Copy out the entries that follow exactly, leaving every picture behind.
++++++++++
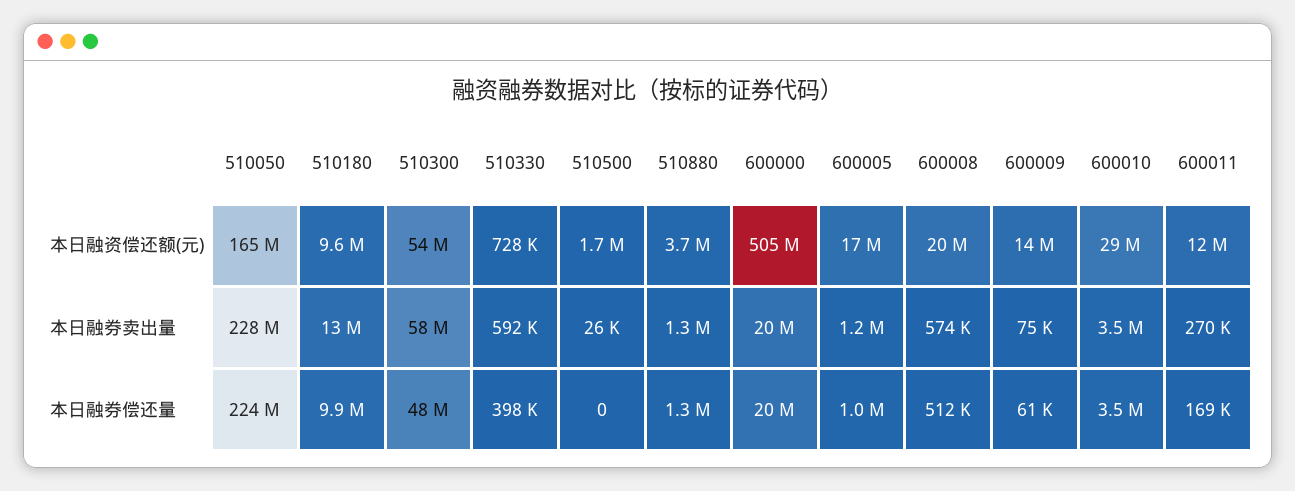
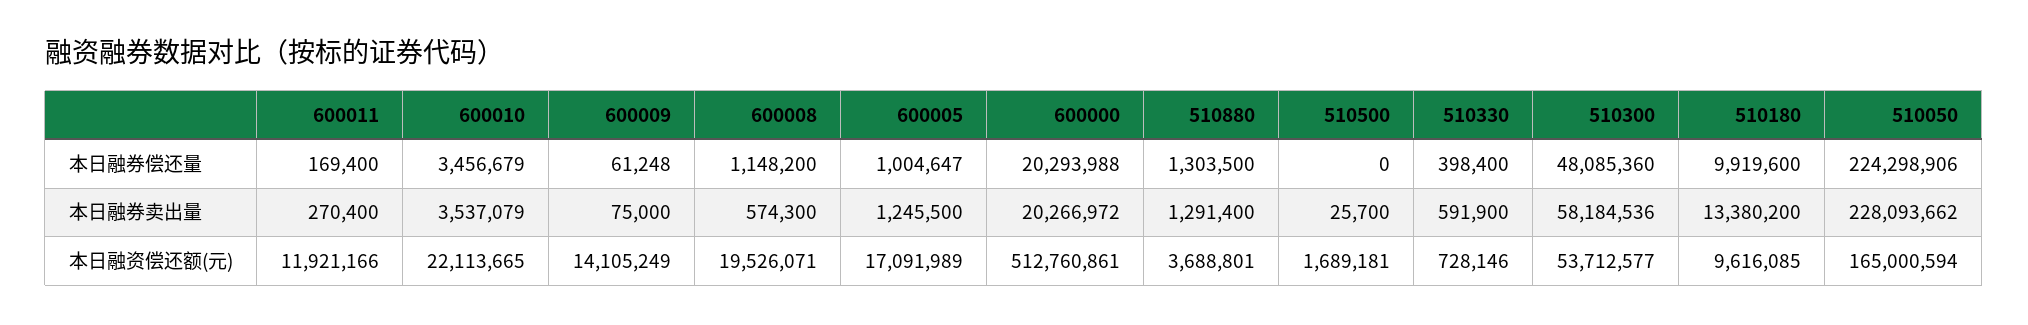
600000, 本日融资偿还额(元): 505000000 -> 512760861
600010, 本日融资偿还额(元): 29000000 -> 22113665
600008, 本日融券偿还量: 512000 -> 1148200

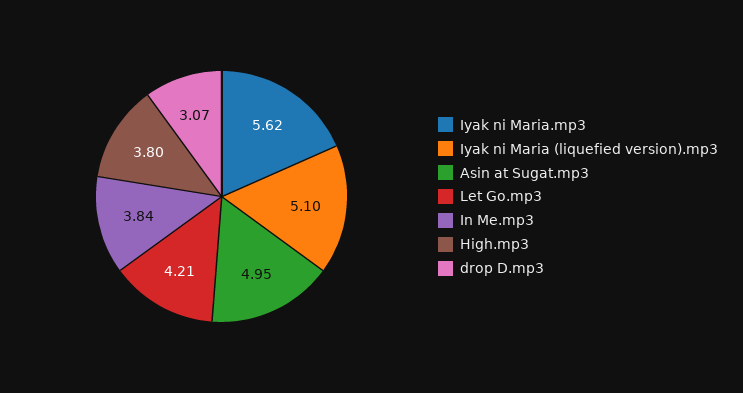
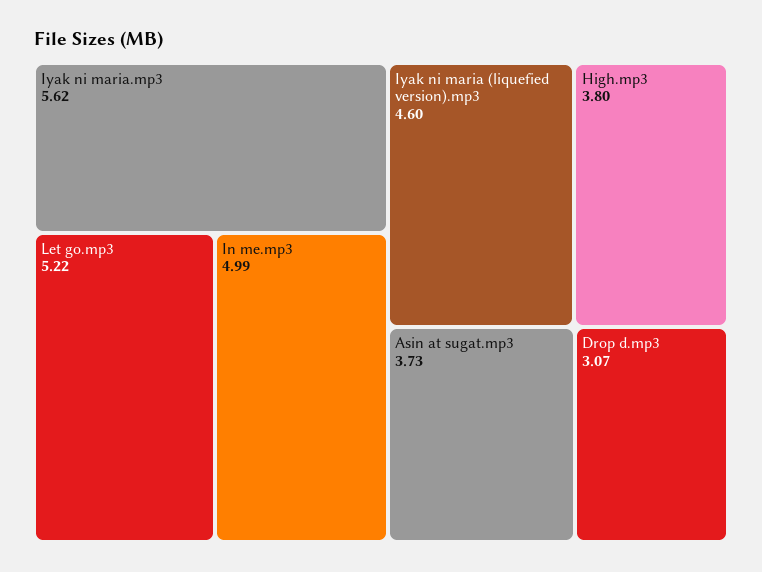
Iyak ni Maria (liquefied version).mp3: 5.1 -> 4.6
Asin at Sugat.mp3: 4.95 -> 3.73
Let Go.mp3: 4.21 -> 5.22
In Me.mp3: 3.84 -> 4.99

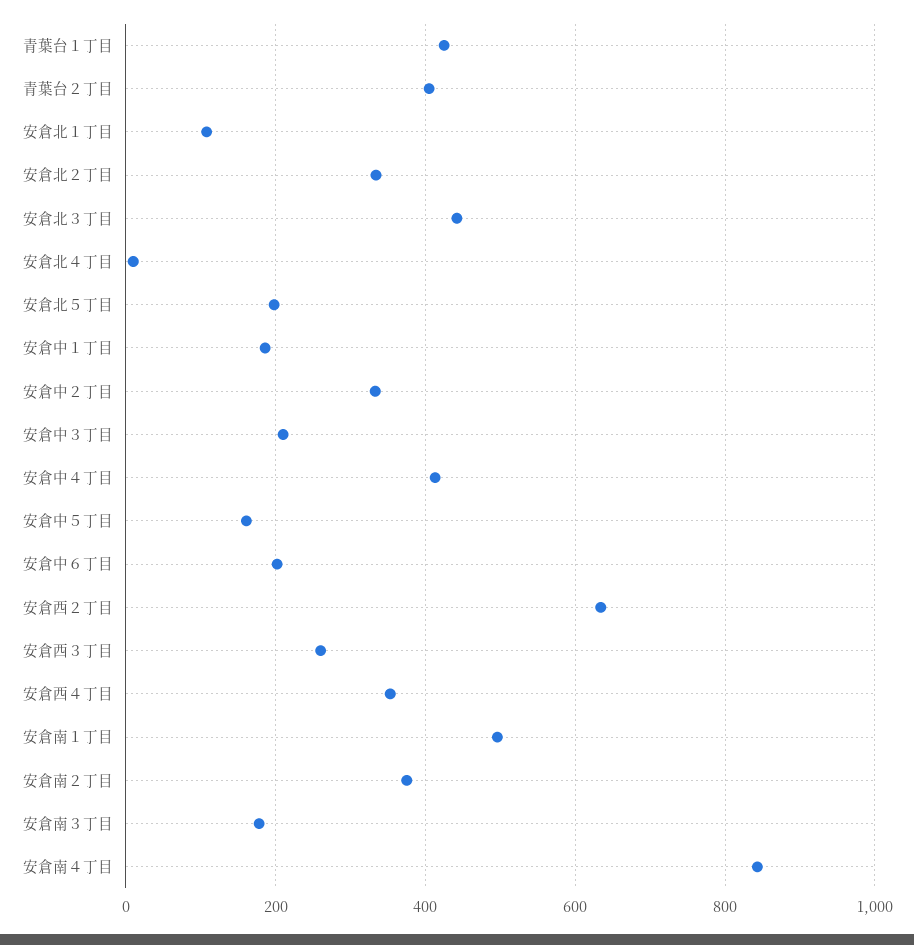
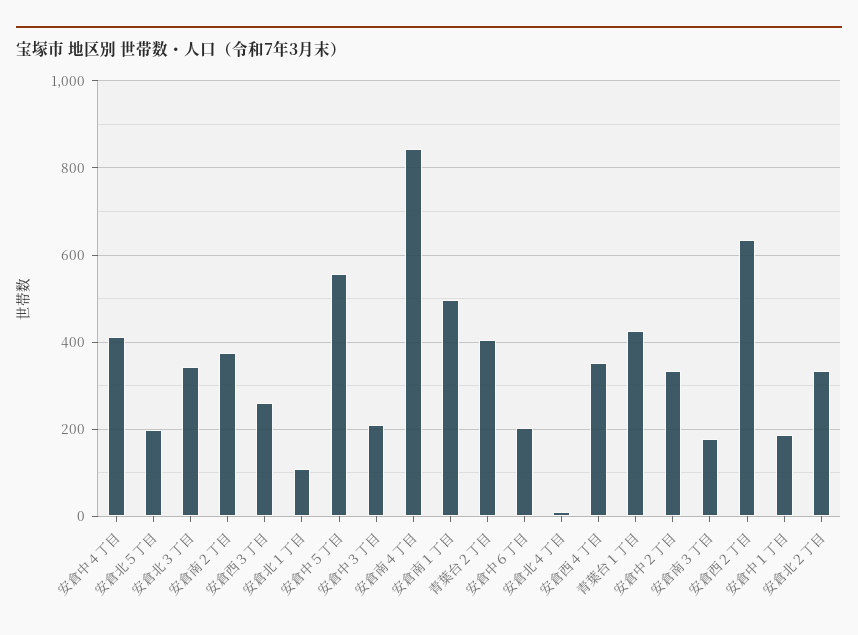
安倉北３丁目: 440 -> 340
安倉中５丁目: 160 -> 560

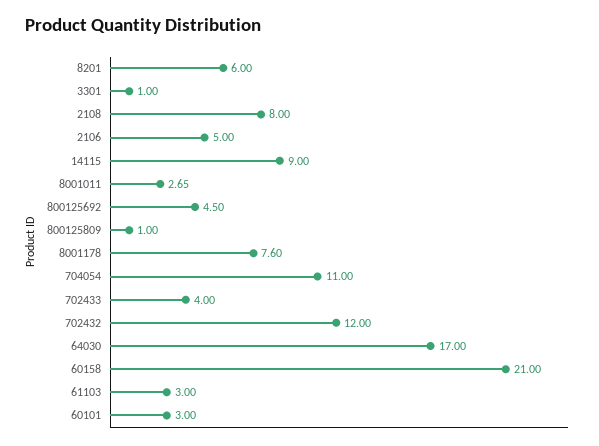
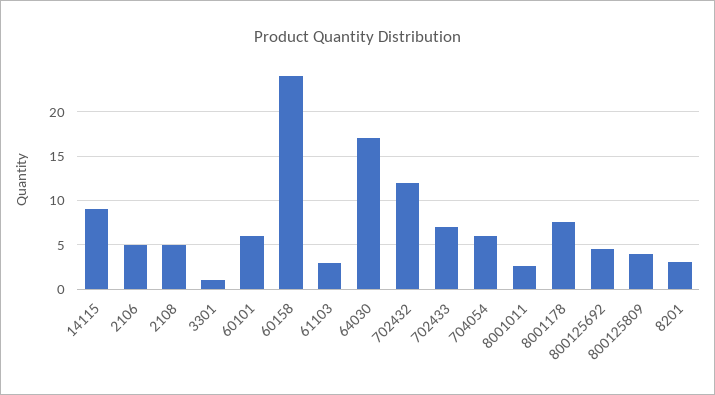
8201: 6 -> 3
2108: 8 -> 5
800125809: 1 -> 4
704054: 11 -> 6
702433: 4 -> 7
60158: 21 -> 24
60101: 3 -> 6

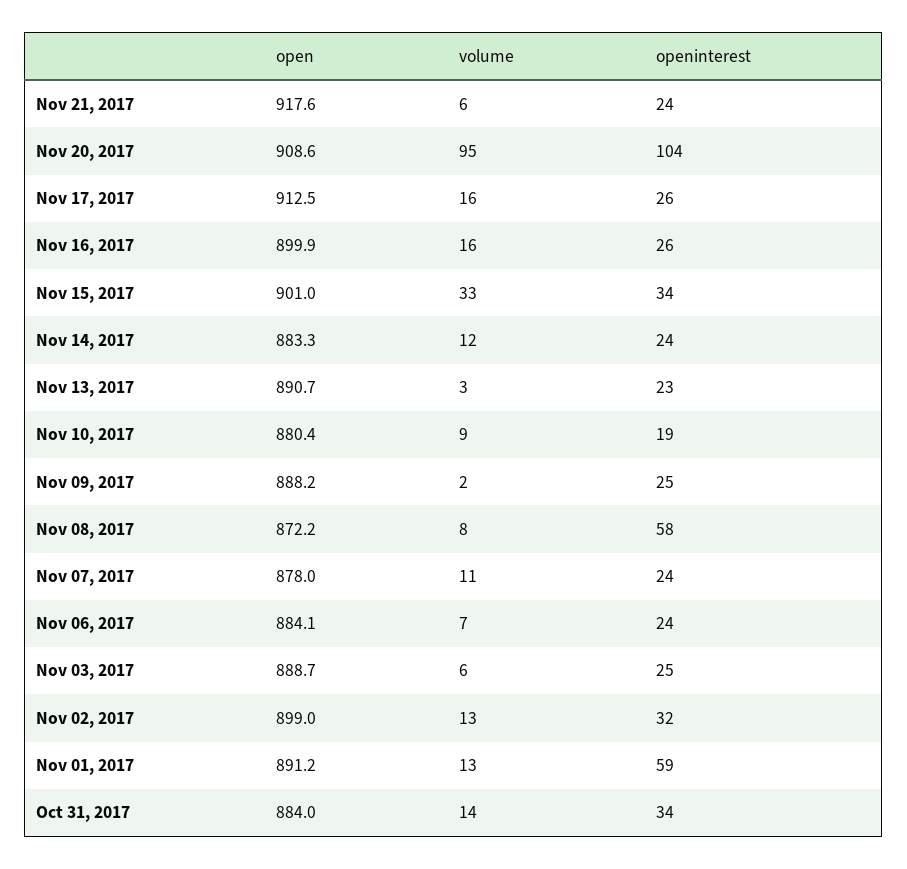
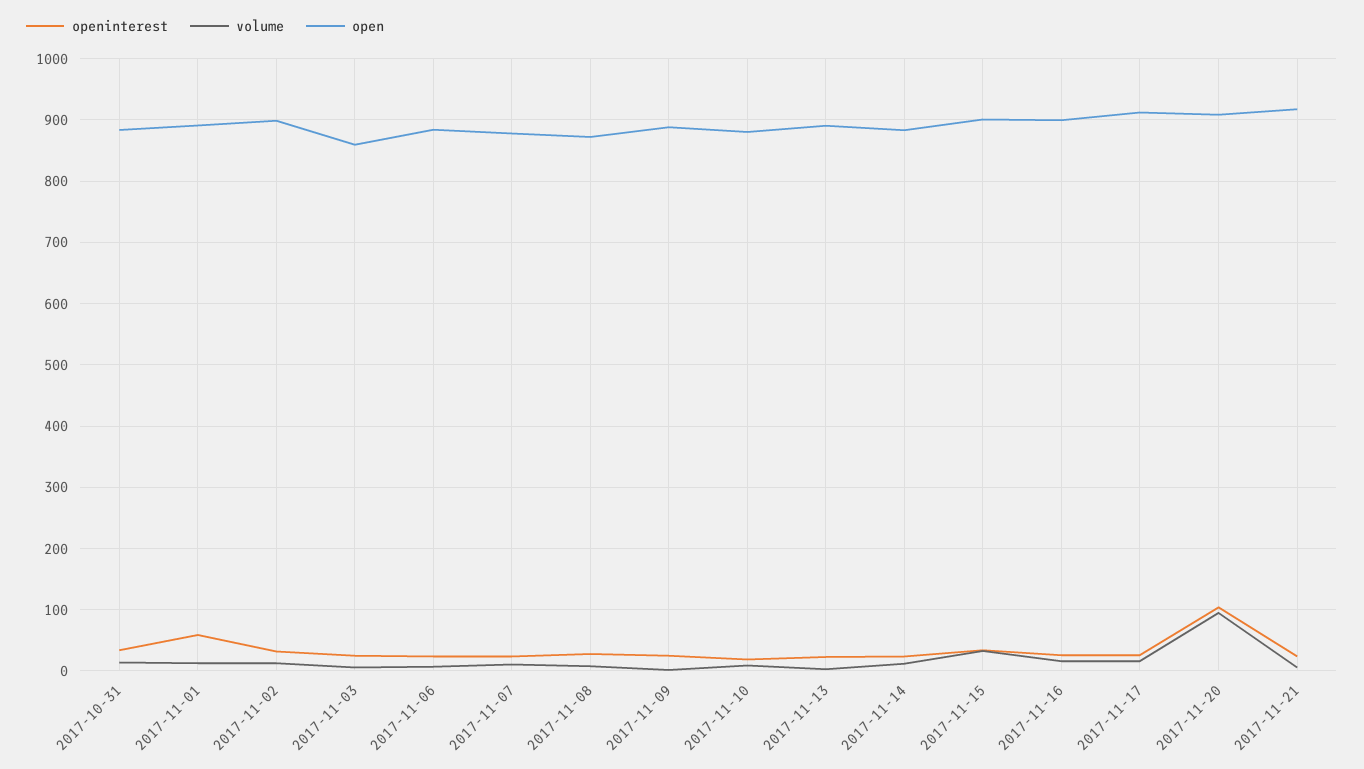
openinterest, Nov 08, 2017: 58 -> 30
open, Nov 03, 2017: 888.7 -> 860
++++++++++
### ANSWER TO THIS TASK
600000, 本日融资偿还额(元): 505000000 -> 512760861
600010, 本日融资偿还额(元): 29000000 -> 22113665
600008, 本日融券偿还量: 512000 -> 1148200

Iyak ni Maria (liquefied version).mp3: 5.1 -> 4.6
Asin at Sugat.mp3: 4.95 -> 3.73
Let Go.mp3: 4.21 -> 5.22
In Me.mp3: 3.84 -> 4.99

安倉北３丁目: 440 -> 340
安倉中５丁目: 160 -> 560

8201: 6 -> 3
2108: 8 -> 5
800125809: 1 -> 4
704054: 11 -> 6
702433: 4 -> 7
60158: 21 -> 24
60101: 3 -> 6

openinterest, Nov 08, 2017: 58 -> 30
open, Nov 03, 2017: 888.7 -> 860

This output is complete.